La respuesta de sus señorías simulaba un ejercicio de solidaridad y de cohesión, pero en realidad exponía la medida del miedo y de la sumisión. Sánchez controla el PSOE desde la autoridad y la represalia, así es que ningún diputado osaba discrepar de la consigna obligatoria. Y ninguno discutía que pudiera someterse el Código Penal al chantaje de ERC.
El régimen de la mordaza es un reflejo del narcisismo sanchista y una prueba del maximalismo que define el desenlace de la legislatura. O César o nada. El sanchismo se tonifica y también se radicaliza. Hay que remar y rimar a la vez, como demuestra la capitulación del pentito Lambán: «Mis declaraciones fueron manifiestamente inoportunas e inadecuadas».

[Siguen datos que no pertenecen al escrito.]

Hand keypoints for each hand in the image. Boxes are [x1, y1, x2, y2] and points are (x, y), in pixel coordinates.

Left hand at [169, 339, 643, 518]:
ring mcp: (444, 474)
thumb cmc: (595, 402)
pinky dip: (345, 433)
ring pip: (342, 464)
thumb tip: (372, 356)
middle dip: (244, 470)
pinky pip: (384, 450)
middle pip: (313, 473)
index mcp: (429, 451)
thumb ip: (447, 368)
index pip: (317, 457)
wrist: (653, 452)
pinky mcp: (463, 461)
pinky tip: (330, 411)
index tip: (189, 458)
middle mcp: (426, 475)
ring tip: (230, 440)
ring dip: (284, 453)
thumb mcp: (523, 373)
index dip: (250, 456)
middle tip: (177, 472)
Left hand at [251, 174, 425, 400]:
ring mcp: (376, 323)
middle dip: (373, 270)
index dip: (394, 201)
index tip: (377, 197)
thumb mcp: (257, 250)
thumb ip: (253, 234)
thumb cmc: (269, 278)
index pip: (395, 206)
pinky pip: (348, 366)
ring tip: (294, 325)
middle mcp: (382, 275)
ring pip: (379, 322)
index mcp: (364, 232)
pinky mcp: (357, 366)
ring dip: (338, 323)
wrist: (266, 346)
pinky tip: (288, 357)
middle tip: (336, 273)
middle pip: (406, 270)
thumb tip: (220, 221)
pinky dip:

Las únicas voces discrepantes se perciben fuera del aparato y de la organización. Le exponía Felipe González a Susanna Griso el pasado viernes sus recelos sobre la derogación de la sedición y la estupefacción que le provocaba la ley Montero. No existe represalia posible al patriarca solar ni es concebible que lo acosen por teléfono Cerdán o Bolaños, pero el testimonio de FG debía inquietar a Sánchez no porque se perciba como un ejercicio de deslealtad, sino porque coincide con lo que piensan muchos votantes socialistas dispuestos a quedarse en casa o investigar otras opciones.